TASK TO COMPLETE —
Could you restate the entries below word for word and leave the images out?

==== RECORDS FOR THIS EXERCISE

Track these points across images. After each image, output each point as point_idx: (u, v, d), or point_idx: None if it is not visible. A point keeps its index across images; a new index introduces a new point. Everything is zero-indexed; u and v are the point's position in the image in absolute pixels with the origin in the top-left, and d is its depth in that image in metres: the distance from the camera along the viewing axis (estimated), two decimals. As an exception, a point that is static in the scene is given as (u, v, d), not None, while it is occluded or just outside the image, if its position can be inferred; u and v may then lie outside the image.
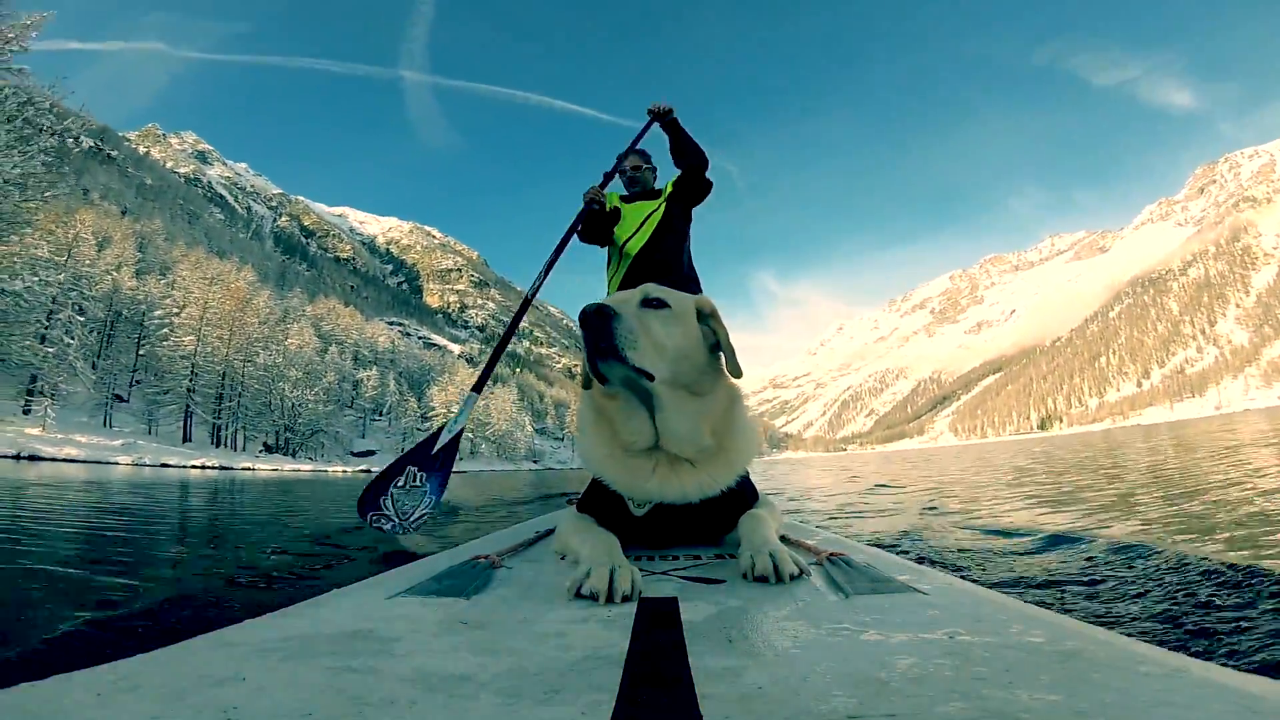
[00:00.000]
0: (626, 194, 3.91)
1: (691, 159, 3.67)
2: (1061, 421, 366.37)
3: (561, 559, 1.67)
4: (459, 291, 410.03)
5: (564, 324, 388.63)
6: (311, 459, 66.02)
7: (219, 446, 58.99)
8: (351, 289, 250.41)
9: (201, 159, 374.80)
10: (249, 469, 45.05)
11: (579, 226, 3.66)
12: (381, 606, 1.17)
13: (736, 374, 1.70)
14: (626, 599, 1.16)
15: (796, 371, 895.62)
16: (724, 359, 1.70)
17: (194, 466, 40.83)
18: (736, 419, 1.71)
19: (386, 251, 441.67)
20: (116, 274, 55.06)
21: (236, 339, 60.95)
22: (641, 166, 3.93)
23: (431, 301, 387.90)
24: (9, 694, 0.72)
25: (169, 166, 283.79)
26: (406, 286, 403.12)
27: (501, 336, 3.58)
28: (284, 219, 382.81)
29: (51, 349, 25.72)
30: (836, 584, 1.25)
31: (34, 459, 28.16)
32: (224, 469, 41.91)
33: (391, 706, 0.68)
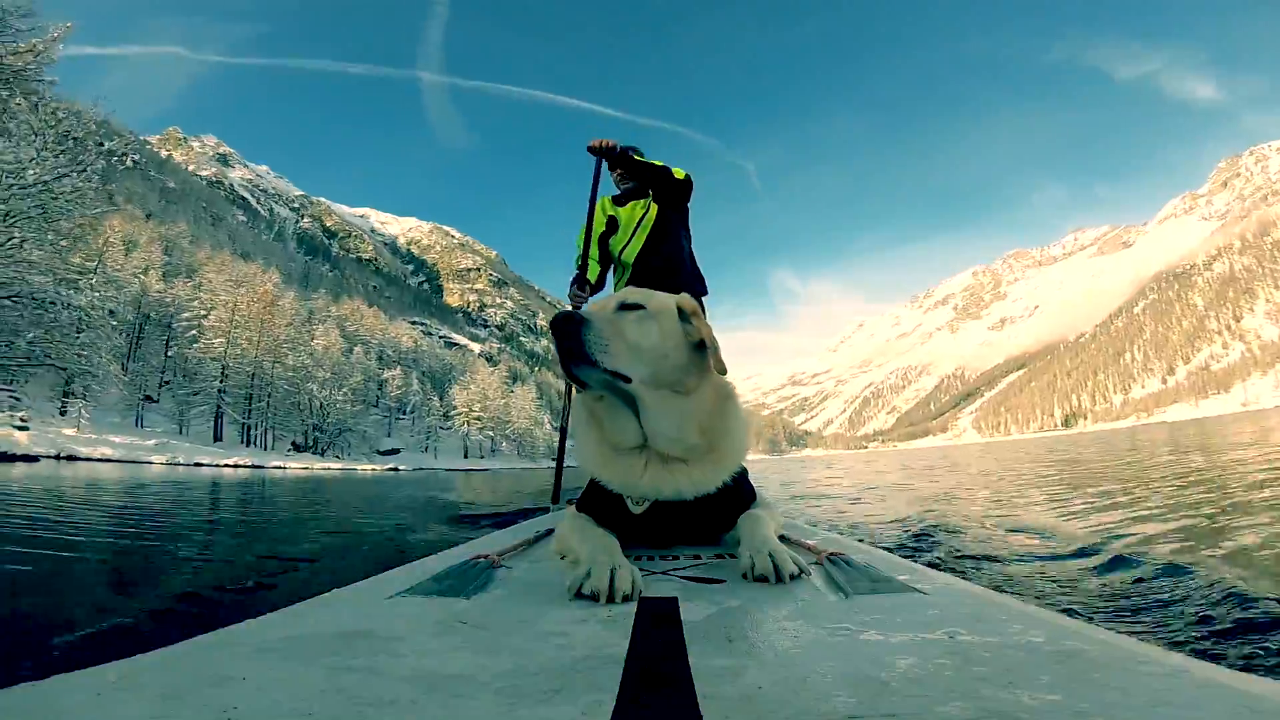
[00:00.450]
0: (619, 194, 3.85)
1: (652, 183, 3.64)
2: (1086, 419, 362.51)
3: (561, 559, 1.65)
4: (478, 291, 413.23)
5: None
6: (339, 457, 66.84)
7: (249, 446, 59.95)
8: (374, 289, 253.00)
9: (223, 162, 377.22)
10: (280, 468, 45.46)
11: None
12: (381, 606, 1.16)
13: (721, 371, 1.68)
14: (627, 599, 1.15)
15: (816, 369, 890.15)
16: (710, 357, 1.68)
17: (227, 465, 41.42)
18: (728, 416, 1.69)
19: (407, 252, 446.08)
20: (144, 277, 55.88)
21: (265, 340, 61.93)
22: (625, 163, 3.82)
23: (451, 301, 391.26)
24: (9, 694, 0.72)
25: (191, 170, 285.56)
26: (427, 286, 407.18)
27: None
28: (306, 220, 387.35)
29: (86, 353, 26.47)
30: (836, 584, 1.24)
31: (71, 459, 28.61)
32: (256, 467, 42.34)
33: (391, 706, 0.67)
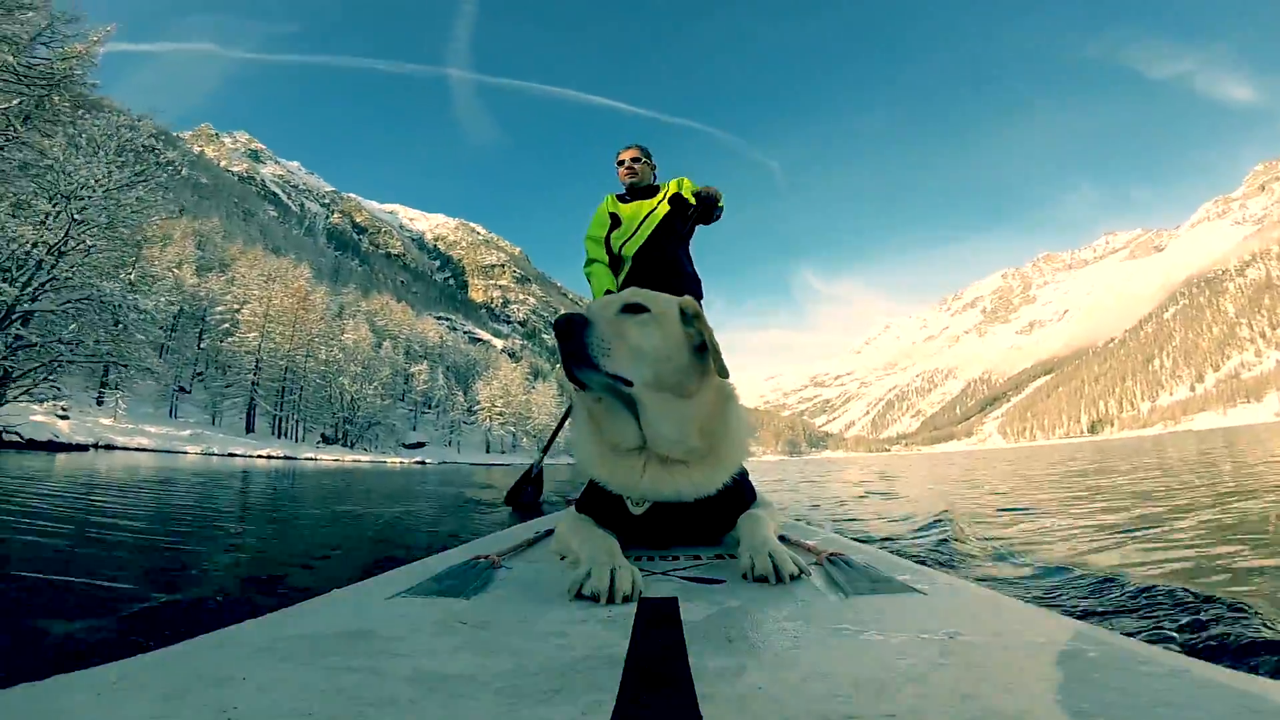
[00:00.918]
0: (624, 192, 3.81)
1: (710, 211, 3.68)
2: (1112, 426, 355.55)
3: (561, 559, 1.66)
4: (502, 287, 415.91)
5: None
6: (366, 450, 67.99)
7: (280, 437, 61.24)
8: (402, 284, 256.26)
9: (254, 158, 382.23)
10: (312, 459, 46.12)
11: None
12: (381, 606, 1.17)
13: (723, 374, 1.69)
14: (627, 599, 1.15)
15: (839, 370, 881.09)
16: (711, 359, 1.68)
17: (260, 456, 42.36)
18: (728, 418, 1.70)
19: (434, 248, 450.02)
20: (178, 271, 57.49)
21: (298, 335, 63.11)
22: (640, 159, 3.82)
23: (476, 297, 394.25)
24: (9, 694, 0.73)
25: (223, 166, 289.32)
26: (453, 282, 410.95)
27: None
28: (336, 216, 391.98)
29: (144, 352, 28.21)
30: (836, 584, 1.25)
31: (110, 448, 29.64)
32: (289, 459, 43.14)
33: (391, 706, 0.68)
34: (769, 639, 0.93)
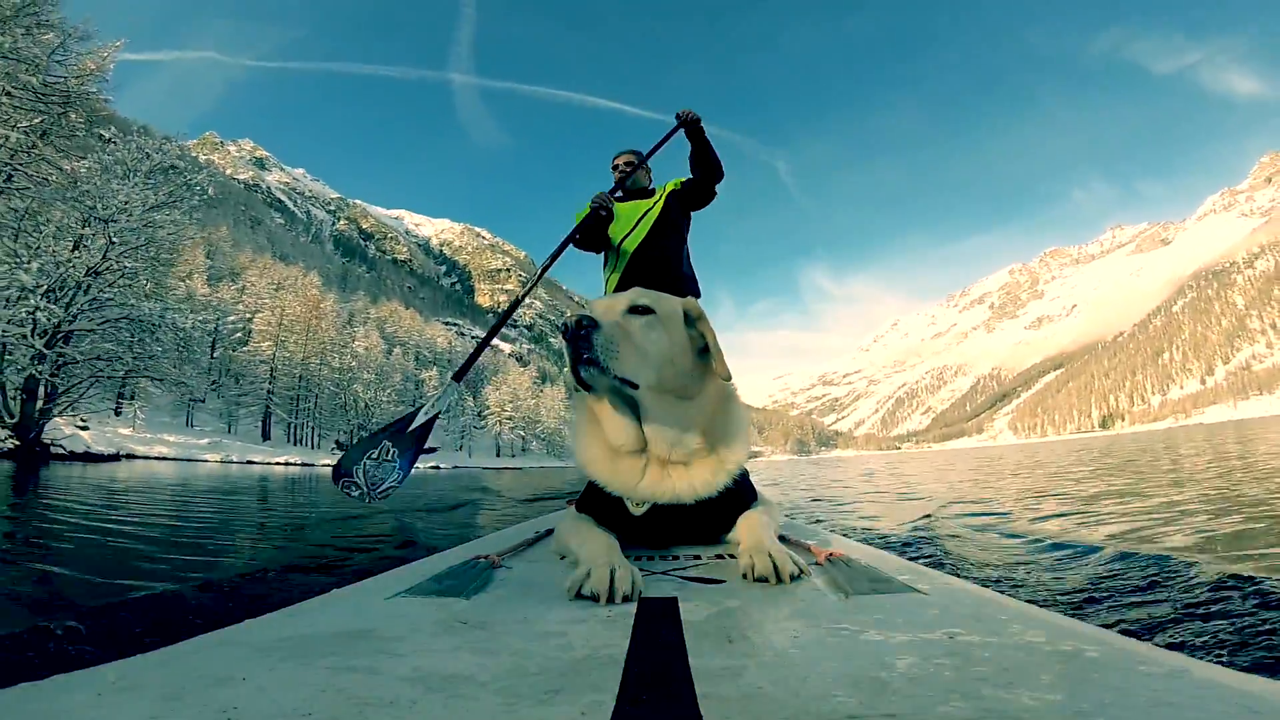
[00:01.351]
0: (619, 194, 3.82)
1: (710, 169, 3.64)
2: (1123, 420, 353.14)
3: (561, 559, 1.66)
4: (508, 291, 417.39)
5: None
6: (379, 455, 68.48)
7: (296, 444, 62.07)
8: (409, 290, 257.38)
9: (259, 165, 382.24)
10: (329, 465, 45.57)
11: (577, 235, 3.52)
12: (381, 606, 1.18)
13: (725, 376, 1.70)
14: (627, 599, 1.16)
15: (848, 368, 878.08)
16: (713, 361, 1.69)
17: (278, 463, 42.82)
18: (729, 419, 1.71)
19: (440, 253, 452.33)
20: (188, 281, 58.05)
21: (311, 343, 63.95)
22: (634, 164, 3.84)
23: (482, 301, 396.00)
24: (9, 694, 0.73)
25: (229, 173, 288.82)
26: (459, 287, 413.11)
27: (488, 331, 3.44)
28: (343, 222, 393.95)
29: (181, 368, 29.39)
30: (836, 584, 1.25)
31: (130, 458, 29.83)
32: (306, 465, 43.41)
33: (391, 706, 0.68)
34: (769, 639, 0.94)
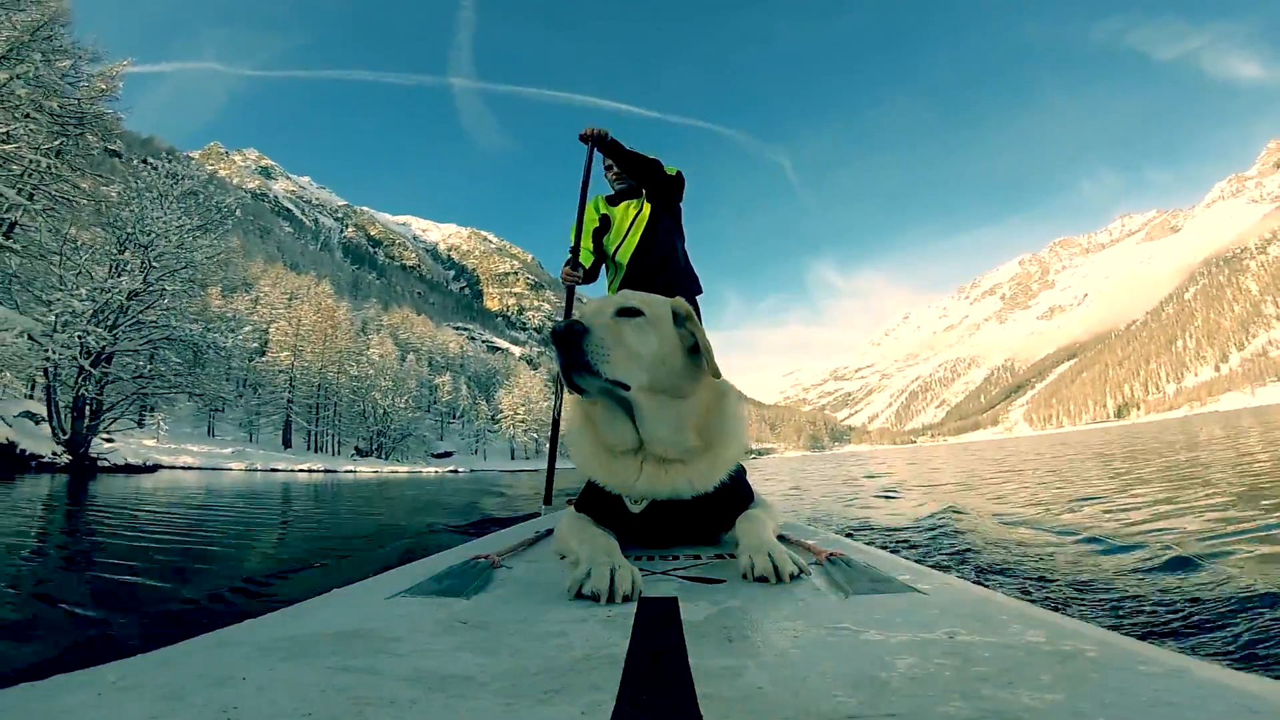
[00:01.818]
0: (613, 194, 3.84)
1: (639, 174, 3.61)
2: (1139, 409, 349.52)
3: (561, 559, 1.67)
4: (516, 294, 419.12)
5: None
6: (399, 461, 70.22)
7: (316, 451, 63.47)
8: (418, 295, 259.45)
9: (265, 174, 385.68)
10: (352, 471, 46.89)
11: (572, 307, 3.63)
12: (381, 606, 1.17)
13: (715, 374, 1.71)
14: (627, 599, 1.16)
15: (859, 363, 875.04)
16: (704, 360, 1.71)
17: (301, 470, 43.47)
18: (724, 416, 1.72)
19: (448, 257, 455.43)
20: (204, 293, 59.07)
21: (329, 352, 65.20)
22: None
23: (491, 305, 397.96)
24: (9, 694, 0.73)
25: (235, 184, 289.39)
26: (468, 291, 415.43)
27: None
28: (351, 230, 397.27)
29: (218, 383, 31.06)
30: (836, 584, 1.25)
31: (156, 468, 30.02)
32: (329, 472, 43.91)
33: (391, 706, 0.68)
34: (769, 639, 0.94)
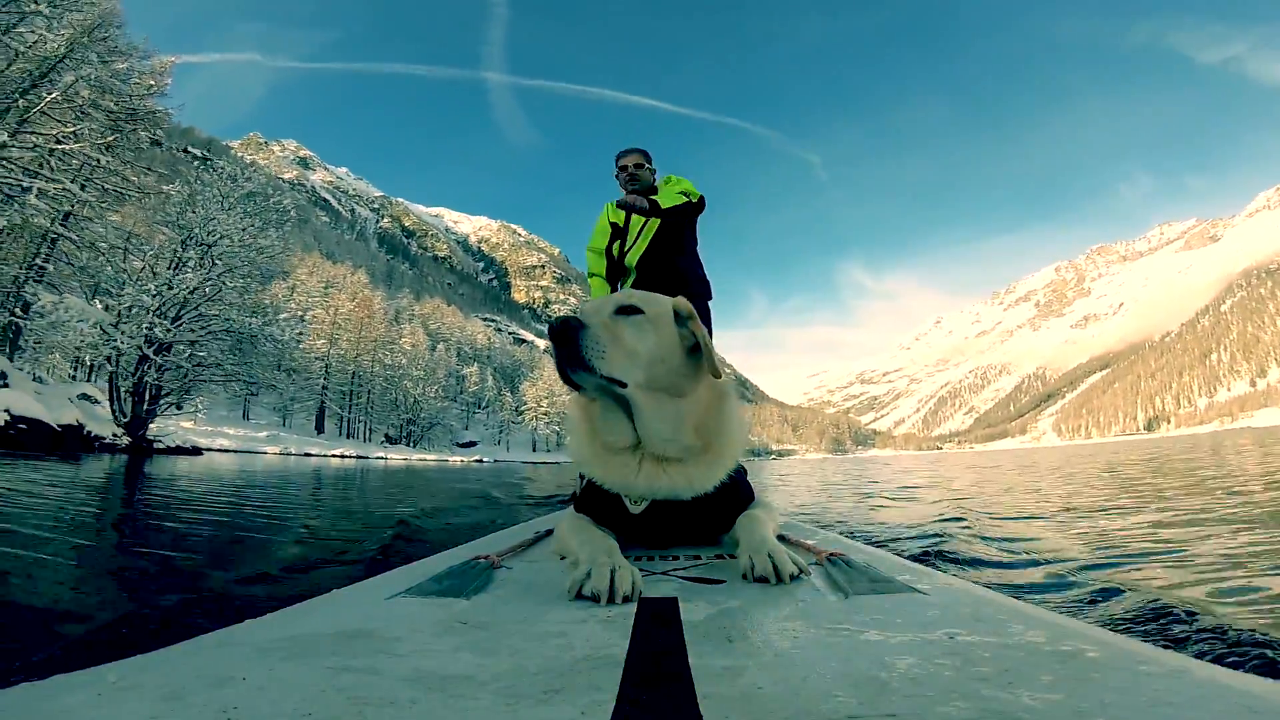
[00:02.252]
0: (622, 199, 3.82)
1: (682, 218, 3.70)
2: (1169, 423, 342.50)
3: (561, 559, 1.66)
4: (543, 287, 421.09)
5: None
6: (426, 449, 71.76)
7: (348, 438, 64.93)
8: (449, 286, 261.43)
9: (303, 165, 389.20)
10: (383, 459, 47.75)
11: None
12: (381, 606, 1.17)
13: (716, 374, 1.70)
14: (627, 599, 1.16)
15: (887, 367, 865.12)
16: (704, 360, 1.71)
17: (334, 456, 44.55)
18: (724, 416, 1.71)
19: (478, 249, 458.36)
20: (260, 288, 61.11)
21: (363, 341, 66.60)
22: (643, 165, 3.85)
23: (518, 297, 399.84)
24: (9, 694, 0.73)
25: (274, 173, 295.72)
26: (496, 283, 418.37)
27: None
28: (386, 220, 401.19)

========

ANSWER BELOW —
Track these points across images. After each image, output each point as point_idx: (u, v, d), or point_idx: None if it is not visible. A point keeps its index across images; a new index introduces a new point. Everything is zero-indexed; u and v are the point's position in the image in absolute pixels with the origin in the top-left, and d is its depth in that image in metres: the distance from the camera along the viewing axis (estimated), two decimals. As an exception, a point that is static in the scene is given as (u, v, d), not None, while it is occluded or just outside the image, if its position can be inferred; u and v may then lie outside the image.
[00:00.000]
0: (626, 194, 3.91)
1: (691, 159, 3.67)
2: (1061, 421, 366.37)
3: (561, 559, 1.67)
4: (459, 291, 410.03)
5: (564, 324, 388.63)
6: (311, 459, 66.02)
7: (219, 446, 58.99)
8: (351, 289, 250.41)
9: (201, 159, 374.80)
10: (249, 469, 45.05)
11: (579, 226, 3.66)
12: (381, 606, 1.17)
13: (736, 374, 1.70)
14: (626, 599, 1.16)
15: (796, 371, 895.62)
16: (724, 359, 1.70)
17: (194, 466, 40.83)
18: (736, 419, 1.71)
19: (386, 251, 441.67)
20: (116, 274, 55.06)
21: (236, 339, 60.95)
22: (641, 166, 3.93)
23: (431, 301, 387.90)
24: (9, 694, 0.72)
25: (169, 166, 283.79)
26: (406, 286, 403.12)
27: (501, 336, 3.58)
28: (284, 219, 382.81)
29: (51, 349, 25.72)
30: (836, 584, 1.25)
31: (34, 459, 28.16)
32: (224, 469, 41.91)
33: (391, 706, 0.68)
[00:00.450]
0: (619, 194, 3.85)
1: (652, 183, 3.64)
2: (1086, 419, 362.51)
3: (561, 559, 1.65)
4: (478, 291, 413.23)
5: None
6: (339, 457, 66.84)
7: (249, 446, 59.95)
8: (374, 289, 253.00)
9: (223, 162, 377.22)
10: (280, 468, 45.46)
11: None
12: (381, 606, 1.16)
13: (721, 371, 1.68)
14: (627, 599, 1.15)
15: (816, 369, 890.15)
16: (710, 357, 1.68)
17: (227, 465, 41.42)
18: (728, 416, 1.69)
19: (407, 252, 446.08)
20: (144, 277, 55.88)
21: (265, 340, 61.93)
22: (625, 163, 3.82)
23: (451, 301, 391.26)
24: (9, 694, 0.72)
25: (191, 170, 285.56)
26: (427, 286, 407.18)
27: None
28: (306, 220, 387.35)
29: (86, 353, 26.47)
30: (836, 584, 1.24)
31: (71, 459, 28.61)
32: (256, 467, 42.34)
33: (391, 706, 0.67)
[00:00.918]
0: (624, 192, 3.81)
1: (710, 211, 3.68)
2: (1112, 426, 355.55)
3: (561, 559, 1.66)
4: (502, 287, 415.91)
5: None
6: (366, 450, 67.99)
7: (280, 437, 61.24)
8: (402, 284, 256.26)
9: (254, 158, 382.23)
10: (312, 459, 46.12)
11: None
12: (381, 606, 1.17)
13: (723, 374, 1.69)
14: (627, 599, 1.15)
15: (839, 370, 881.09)
16: (711, 359, 1.68)
17: (260, 456, 42.36)
18: (728, 418, 1.70)
19: (434, 248, 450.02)
20: (178, 271, 57.49)
21: (298, 335, 63.11)
22: (640, 159, 3.82)
23: (476, 297, 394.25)
24: (9, 694, 0.73)
25: (223, 166, 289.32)
26: (453, 282, 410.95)
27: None
28: (336, 216, 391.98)
29: (144, 352, 28.21)
30: (836, 584, 1.25)
31: (110, 448, 29.64)
32: (289, 459, 43.14)
33: (391, 706, 0.68)
34: (769, 639, 0.93)
[00:01.351]
0: (619, 194, 3.82)
1: (710, 169, 3.64)
2: (1123, 420, 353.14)
3: (561, 559, 1.66)
4: (508, 291, 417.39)
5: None
6: (379, 455, 68.48)
7: (296, 444, 62.07)
8: (409, 290, 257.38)
9: (259, 165, 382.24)
10: (329, 465, 45.57)
11: (577, 235, 3.52)
12: (381, 606, 1.18)
13: (725, 376, 1.70)
14: (627, 599, 1.16)
15: (848, 368, 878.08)
16: (713, 361, 1.69)
17: (278, 463, 42.82)
18: (729, 419, 1.71)
19: (440, 253, 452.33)
20: (188, 281, 58.05)
21: (311, 343, 63.95)
22: (634, 164, 3.84)
23: (482, 301, 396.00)
24: (9, 694, 0.73)
25: (229, 173, 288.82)
26: (459, 287, 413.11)
27: (488, 331, 3.44)
28: (343, 222, 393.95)
29: (181, 368, 29.39)
30: (836, 584, 1.25)
31: (130, 458, 29.83)
32: (306, 465, 43.41)
33: (391, 706, 0.68)
34: (769, 639, 0.94)
[00:01.818]
0: (613, 194, 3.84)
1: (639, 174, 3.61)
2: (1139, 409, 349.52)
3: (561, 559, 1.67)
4: (516, 294, 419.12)
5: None
6: (399, 461, 70.22)
7: (316, 451, 63.47)
8: (418, 295, 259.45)
9: (265, 174, 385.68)
10: (352, 471, 46.89)
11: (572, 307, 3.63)
12: (381, 606, 1.17)
13: (715, 374, 1.71)
14: (627, 599, 1.16)
15: (859, 363, 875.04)
16: (704, 360, 1.71)
17: (301, 470, 43.47)
18: (724, 416, 1.72)
19: (448, 257, 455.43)
20: (204, 293, 59.07)
21: (329, 352, 65.20)
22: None
23: (491, 305, 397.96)
24: (9, 694, 0.73)
25: (235, 184, 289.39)
26: (468, 291, 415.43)
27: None
28: (351, 230, 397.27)
29: (218, 383, 31.06)
30: (836, 584, 1.25)
31: (156, 468, 30.02)
32: (329, 472, 43.91)
33: (391, 706, 0.68)
34: (769, 639, 0.94)
[00:02.252]
0: (622, 199, 3.82)
1: (682, 218, 3.70)
2: (1169, 423, 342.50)
3: (561, 559, 1.66)
4: (543, 287, 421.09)
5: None
6: (426, 449, 71.76)
7: (348, 438, 64.93)
8: (449, 286, 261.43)
9: (303, 165, 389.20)
10: (383, 459, 47.75)
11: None
12: (381, 606, 1.17)
13: (716, 374, 1.70)
14: (627, 599, 1.16)
15: (887, 367, 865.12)
16: (704, 360, 1.71)
17: (334, 456, 44.55)
18: (724, 416, 1.71)
19: (478, 249, 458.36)
20: (260, 288, 61.11)
21: (363, 341, 66.60)
22: (643, 165, 3.85)
23: (518, 297, 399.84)
24: (9, 694, 0.73)
25: (274, 173, 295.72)
26: (496, 283, 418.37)
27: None
28: (386, 220, 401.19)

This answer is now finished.